Deliler hiçbir şeyi ciddiye almazlar ya da çok az şeyi ciddiye alırlar. Yine de bir delinin sınava, hem de akıllıların girdiği bir sınava girmesi hafife alınacak şey değildir. Deliler günlük, saatlik ya da anlık kararlar verirler. Hatta deliler arasında makbul olan, bir şeyin karar verilmeden yapılmasıdır.
Onun da sınava girme konusunda aldığı karar, ciddi bir karardı. Kendi kendine kızarak,
“Kararım karar!”dedi.
Bu sınava gireceğine ve sıkı sıkı hazırlanacağına tüm delileri şahit tutarak yemin etti. Bu ettiği yemin her şeyiyle ciddi bir yemindi. Yemininin tek eksiği, üzerine el basacak bir kitabın olmamasıydı; çünkü deliliğin kitabı henüz yazılmamıştı. Kendi kendine “Bakarsın bir gün, bir deli, bir delilik yapıp Deliliğin El Kitabı’nı yazar.” dedi.
Birilerine ihtiyaç duymayı sevmezdi.

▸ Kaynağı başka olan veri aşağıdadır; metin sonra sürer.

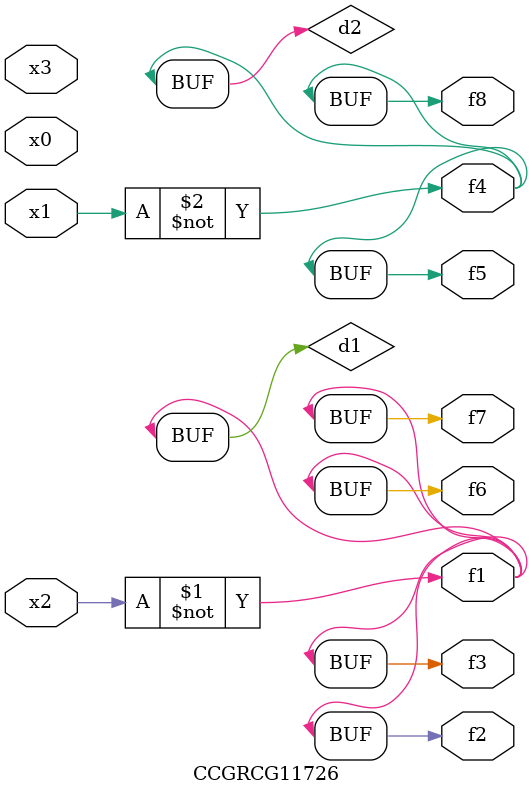
<source format=v>
module CCGRCG11726(
	input x0, x1, x2, x3,
	output f1, f2, f3, f4, f5, f6, f7, f8
);

	wire d1, d2;

	xnor (d1, x2);
	not (d2, x1);
	assign f1 = d1;
	assign f2 = d1;
	assign f3 = d1;
	assign f4 = d2;
	assign f5 = d2;
	assign f6 = d1;
	assign f7 = d1;
	assign f8 = d2;
endmodule

</source>
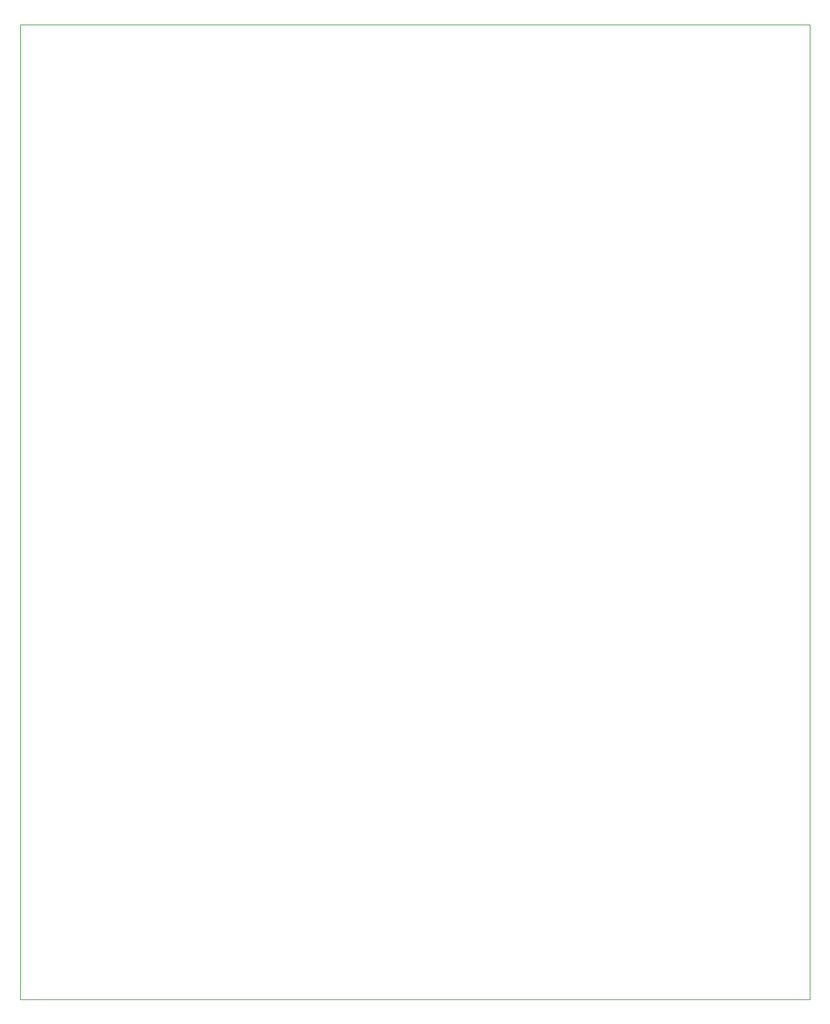
<source format=gbr>
%TF.GenerationSoftware,KiCad,Pcbnew,5.1.7-a382d34a8~87~ubuntu20.04.1*%
%TF.CreationDate,2020-11-04T11:31:22+01:00*%
%TF.ProjectId,BatteryMonitoringUnit_BMU,42617474-6572-4794-9d6f-6e69746f7269,2.0*%
%TF.SameCoordinates,Original*%
%TF.FileFunction,Profile,NP*%
%FSLAX46Y46*%
G04 Gerber Fmt 4.6, Leading zero omitted, Abs format (unit mm)*
G04 Created by KiCad (PCBNEW 5.1.7-a382d34a8~87~ubuntu20.04.1) date 2020-11-04 11:31:22*
%MOMM*%
%LPD*%
G01*
G04 APERTURE LIST*
%TA.AperFunction,Profile*%
%ADD10C,0.100000*%
%TD*%
G04 APERTURE END LIST*
D10*
X138430000Y-23622000D02*
X138430000Y-154432000D01*
X32385000Y-23622000D02*
X138430000Y-23622000D01*
X32385000Y-154432000D02*
X32385000Y-23622000D01*
X138430000Y-154432000D02*
X32385000Y-154432000D01*
M02*

</source>
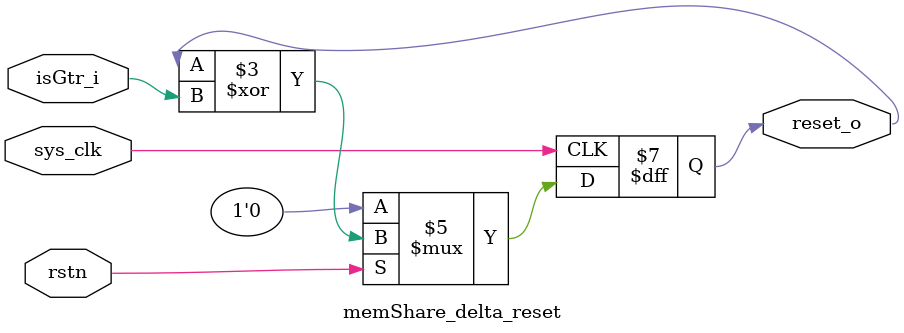
<source format=sv>
module memShare_delta_reset #(
    parameter logic RST_POLARITY = 1'b0 // 0: active LOW, 1: active HIGH
) (
    output logic reset_o, // synchrounous reset signal connected to the delta FF
    input logic isGtr_i, // isGtr obtainned from RFMU at SHFIT_GEN state
    input logic sys_clk,
    input logic rstn
);

always_ff @(posedge sys_clk) begin
    if(!rstn) reset_o <= RST_POLARITY;
    else reset_o <= reset_o^isGtr_i;
end
endmodule
</source>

Birileri ona yardım etmeye çalışsa, mesela o düşünce kaldırmaya yeltense “Bırak, bırak! Kendim düştüm, kendim kalkarım.” der onun yanından uzaklaşırdı. Ona göre, bir delinin bir akıllıya hele de kendini akıllı sananlara ihtiyacı olmamalıydı. Hep böyle düşünmüştü; fakat bu sınava başvurmak için bir akıllıya ihtiyacı vardı.
Hem hızlı hızlı yürüyor hem de kendi kendine konuşuyordu.
“Akıllıları kandırmak kolay, akıllıları kandırmak…” diyordu. Öyle ya hiçbir deli kendisine para verilse de istemediği bir şey yapmazdı. Oysa akıllılar… Onlara parayla iş yaptırmak kolaydı. Evet, derhâl bir akıllı bulmalıydı!
Kendisinin deli olduğuna dair en ufak bir şüphesi yoktu; ancak bunu hiçbir akıllı bilmemeli ve anlamamalıydı. Bir delilik yapıp sınava girebilmesi için akıllı gibi görünmeliydi. Bu, onun için çok zor olsa da yapmalıydı.
İlk olarak delilerin içinden ayrılıp akıllıların içine karışmalıydı. Bir deli gibi düşünse de bir akıllı gibi hareket etmeliydi. Bunu yapabilirdi. Daha doğrusu bunu yapmalıydı. Yoksa onun diğer delilerden bir farkı olmazdı.
Eski alışkanlıklarını, dostlarını ve yaşadığı çevreyi tümüyle terk etmeliydi.
Düşündü…
“Bitter çikolata!” dedi. Bitter çikolatayı bırakamazdı. Hüzünlendi, ağlamaya başladı. Önceleri düşünmeden başkaları için ağlardı, oysa şimdi düşünüyor ve kendisi için ağlıyordu.